Sounds OK to me. But I'd like to keep a provision for the service to change any 
other rules as a side effect of setting one particular conditional rule. There 
might be protocols that cannot distinguish some of the proposed conditions. 
Also, setting Unconditional could explicitly remove all conditional rules as 
reflected by the ForwardingRulesChanged signal.
 
 In the case where the underlying network services automatically
 supplement the forwarding rules, this should either be turned off, or
 the CM can make that explicit (ie, setting NoReply while NotReachable
 is unset results in a ForwardingRulesChanged signal that has *both* set;

Right.

 likewise, setting Unconditional with nothing else set might raise the
 ForwardingRulesChanged signal w/ every forwarding rule set).

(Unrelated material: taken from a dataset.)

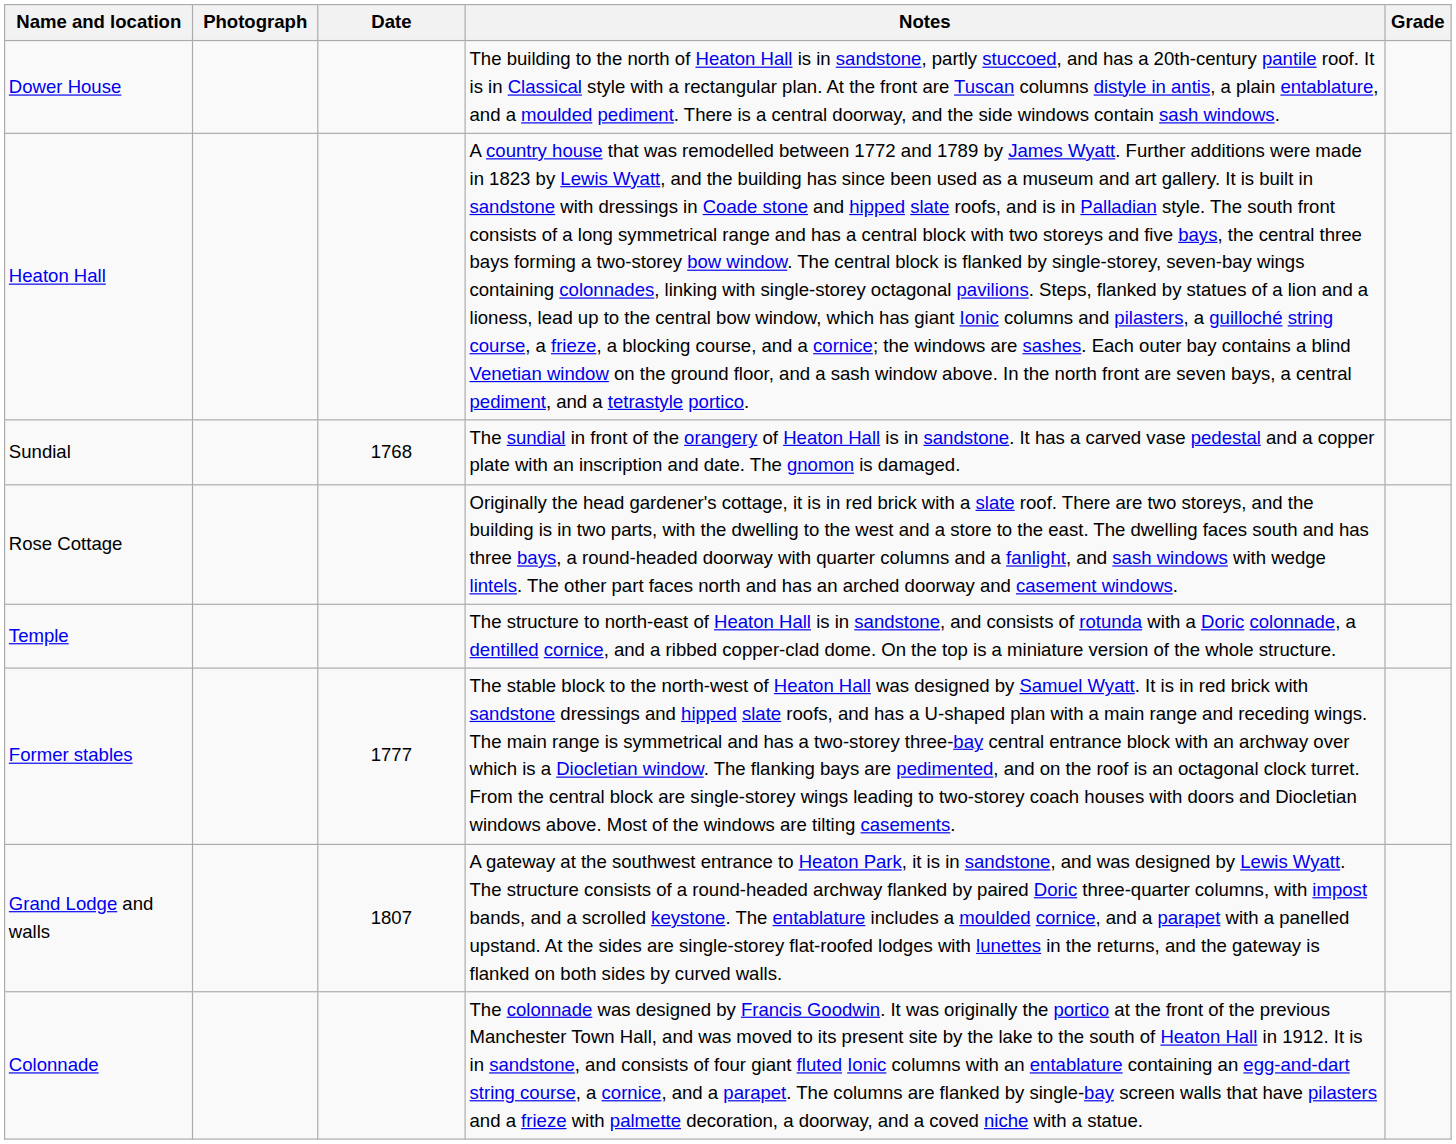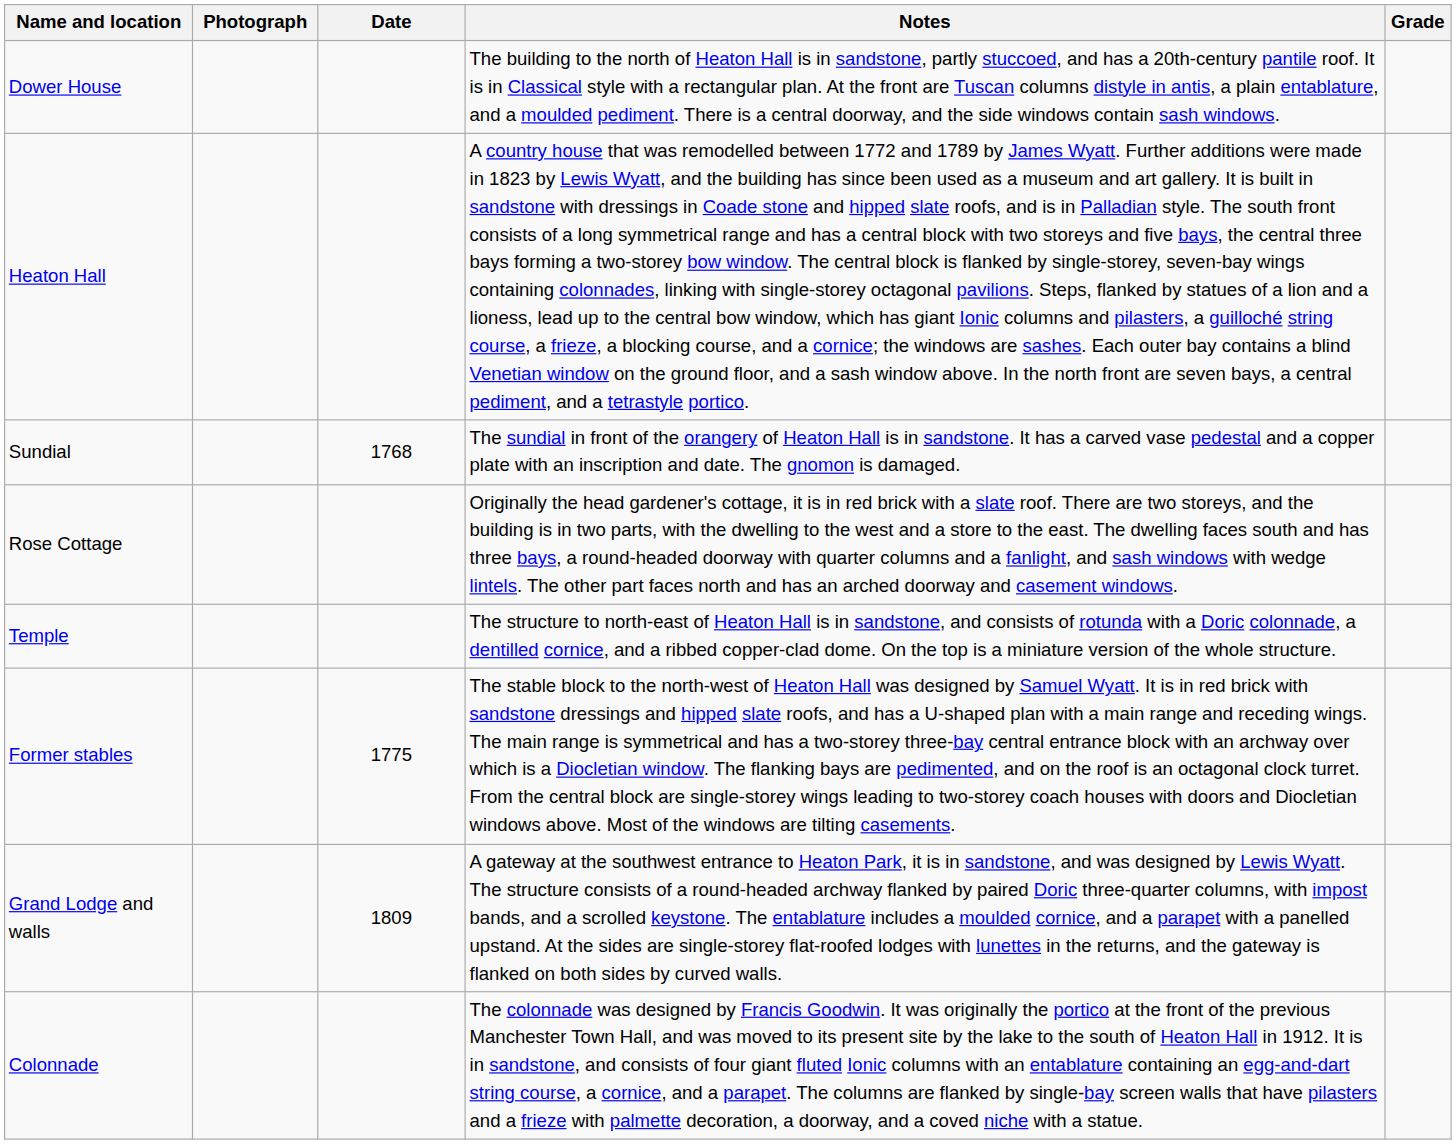Former stables | Date: 1777 -> 1775
Grand Lodge and walls | Date: 1807 -> 1809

That, or just one Unconditional rule survives. This way will make the job of a 
UI client easier.

Some finer points about the proposal:

- Does setting an empty list nullify the rule, or do we need a separate method 
to clear?

- There should be a property to limit the number of entries per list, which can 
be 0 (or MAXUINT32?) if there's no explicit limit, and 1 if the protocol does 
not deal with lists. The CM may have the right to shorten the list, as long as 
it is properly signalled.

- As mentioned before, a Boolean property to tell if timeouts are supported.